The simplest stories tend to hold both the most truth and the highest potential for pretentious posturing; “Behind the Sun” is a film with a bare-bones story told with such potency that its occasional flights of heavy-handed symbolism are easily excused.
The Hatfields and McCoys-or in this case, the Breveses and the Ferreiras-wage what appears to be a decades-long family feud over the contested ownership of a field of sugar cane in Brazil, circa 1910, in the new Walter Salles (“Central Station”) film. The Breves family is the poorer of the two, hacking an exhausted, sweat-stained existence out of the pittance they are able to sell their raw sugar for. For reasons apparently lost to time, there’s been bad blood between them and the Ferreira clan, who live in a much larger house on the other side of the Kashmir-like cane field. When the film opens, there is a bloodied shirt hanging from a clothesline next to the Breyes’ farm, its stain slowly fading under the relentless sun. It’s the shirt worn by Inacio, the eldest of three sons, when he was recently shot dead by one of the Ferreiras.
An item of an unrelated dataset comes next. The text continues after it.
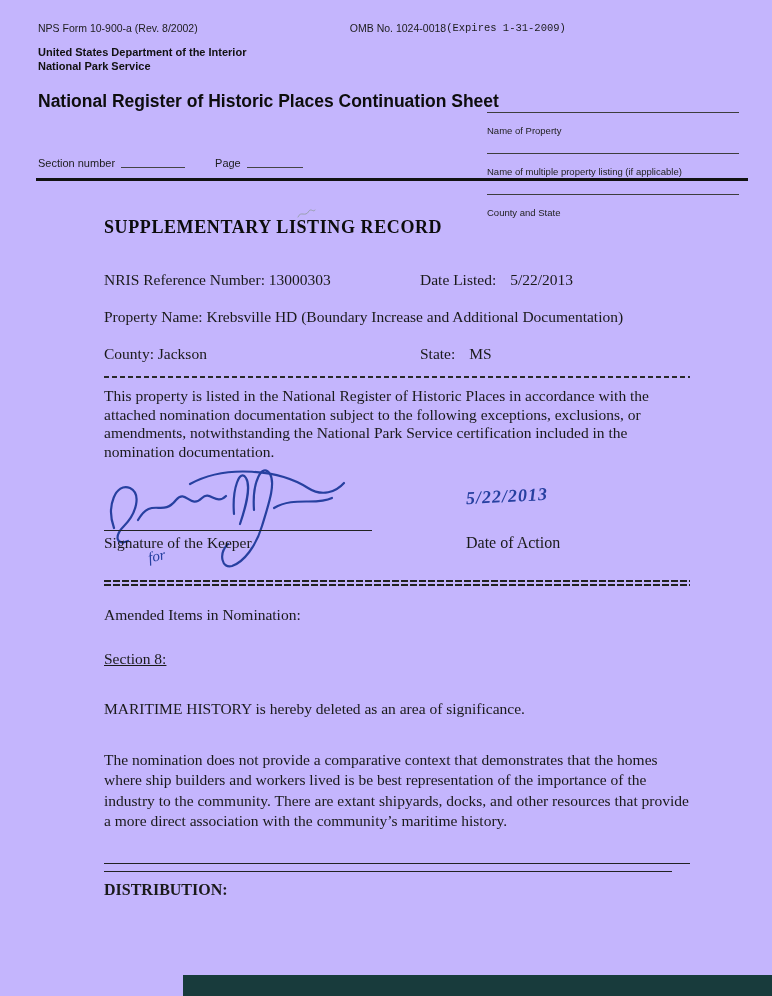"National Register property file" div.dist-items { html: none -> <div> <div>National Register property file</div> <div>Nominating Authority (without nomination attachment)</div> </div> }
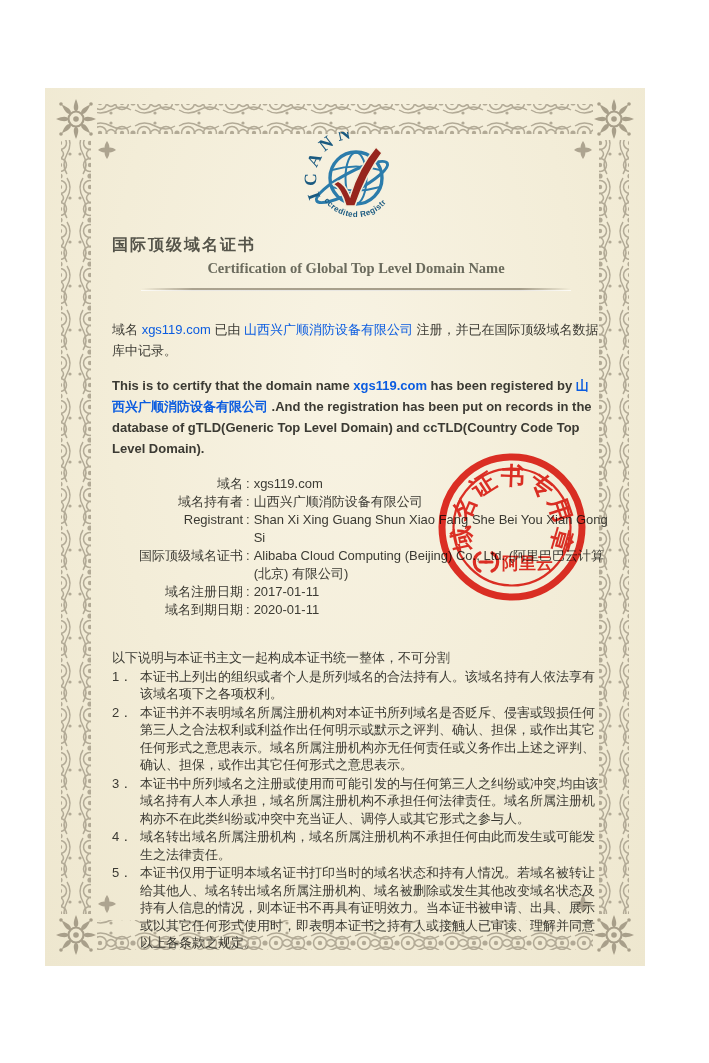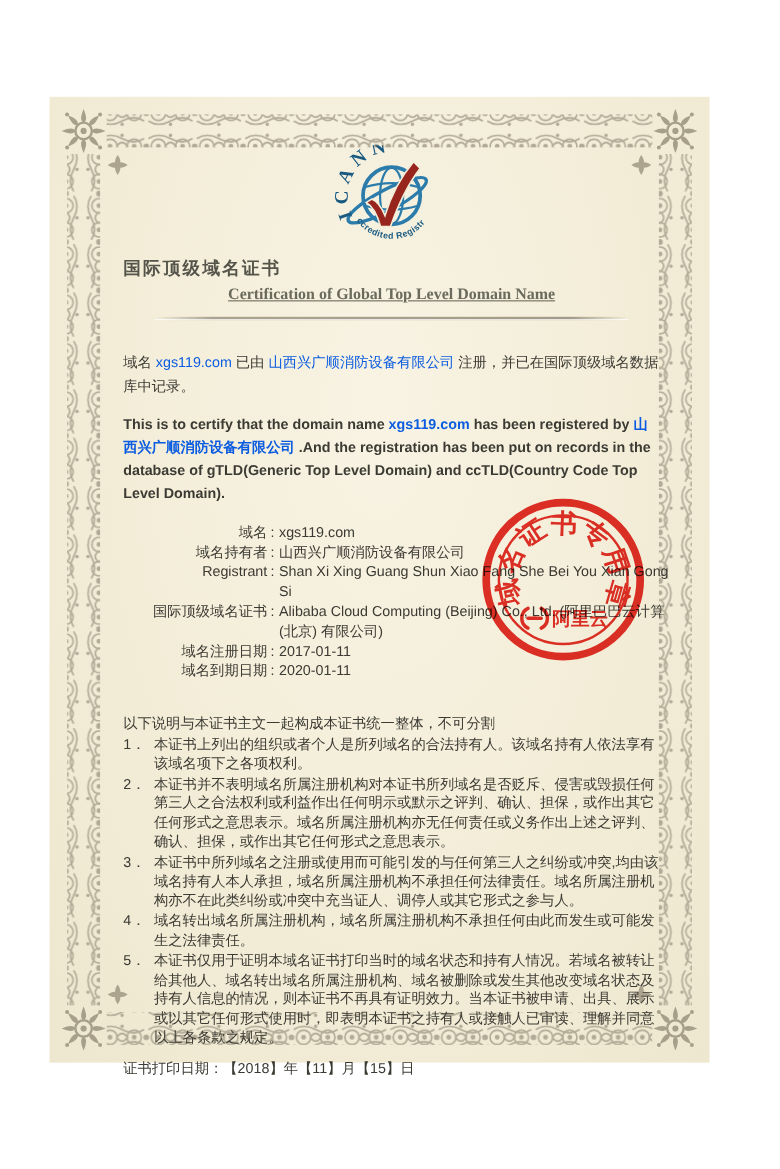"Certification of Global Top Level" .cert-subtitle { text-decoration: underline -> none }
According to utterly insane tradition, a truce is called between the families after a killing until the blood on the latest victim’s shirt turns yellow, after which, revenge is then permitted. Once this has happened, the Breyes patriarch (Jose Dumont) commands his next oldest son, Tonho (impossibly handsome and chiseled Rodrigo Santoro) to avenge Inacio’s death. Tonho walks through the night to the Ferreiras compound and fatally ambushes one of their sons after a breathlessly shot chase through the dried, crackling fields of sugar cane. Custom permits Tonho and his father to go to the son’s funeral, at which a truce is declared by the blind Ferreira patriarch, and Tonho waits until his victim’s bloodied shirt fades.
We see most of this through the eyes of the young Breyes boy (Ravi Ramos Lacerda), who’s paid so little attention by his brooding father and mother that they’ve never even given him a name, calling him “Kid.” He’s given a glimpse of the outside world when a wagon carrying a couple of circus performers passes by the house. They joke with the boy, name him Pacu and give him a storybook about the ocean. After that, both Pacu and Tonho are obsessed with the world outside their little farm. Tonho falls for one of the performers, Clara (Flavia Marco Antonio), a gorgeous fire-breather, and dreams of escape.
Salles lays out the story’s cycle of violence and tale of hopeless love with powerful precision. Each shot carries with it a weight of these people’s simple and almost brutal lives. The creak of the Breyes’ sugar mill becomes like a metronome, the beating heart of their survival. Walter Carvalho’s camera dips and swoons with emotion, flying through the cane with lightning speed or hanging back and simply watching the parched earth. There are plenty of moments, especially towards the end, when Salles gets a little too carried away with his symbols. Scenes where characters (literally) take the road less traveled might have been easier to carry off on the page-the film is based on Ismail Kadare’s novel “Broken April”-but on screen they’re just too ponderous. Not to mention the fact that if the film’s premise is to be believed, at the rate these shirts are drying, both families would have wiped each other out years ago. Even so, “Behind the Sun” remains a strong film, a family saga told with all the muscle of the best Sergio Leone western.